Biosphere (musician) - Meanings of His Album Titles

Meanings of His Album Titles

All Biosphere album titles allude to the cold environments of space or ice, and their exploration:

  • The Biosphere 2 project intended to explore the possible use of an artificial biosphere (a closed ecosystem) for space colonization. The Russian Biosphere 3 too. Both were detached, self-sufficient environments, like a space ship or a submarine.
  • The North Pole explored by a submarine, which may be lost like a ship in space.
  • Microgravity is the imperfect state of weightlessness in a space ship.
  • The word "patashnik" is allegedly Russian cosmonaut slang for "a traveler" or "a goner", a cosmonaut who didn't return from a space mission because his security cable disengaged and he was lost in space.
  • Substrata is, among others, a glaciology term (always plural) for the nature of a glacier's bed. .
  • A cirque is an amphitheatre-like valley formed by glacial erosion.
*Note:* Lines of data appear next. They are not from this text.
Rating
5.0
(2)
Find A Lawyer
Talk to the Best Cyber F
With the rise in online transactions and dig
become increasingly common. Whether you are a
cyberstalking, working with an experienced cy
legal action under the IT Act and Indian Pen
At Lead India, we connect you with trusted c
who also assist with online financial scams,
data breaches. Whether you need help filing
It also refers to the death of Chris McCandless, a sort of "patashnik" who explored self-sufficient survival in a cirque in Alaska and lost himself.
  • Shenzhou refers to the Chinese Shenzhou spacecraft.
  • Autour de la Lune (1870, French for Around the Moon) was Jules Verne's followup to From the Earth to the Moon and dealt with the launching and actual space travel to and around the moon.
  • A dropsonde is a device designed to be dropped at altitude to collect data as the device falls to the ground – in this context, it's a sonde sent through space to another planet, it's another "patashnik" explorator intended to be lost.
  • N-Plants is probably a shortcut of "Nuclear Plants", also, the CD booklet of the album includes writing in Japanese that has this meaning.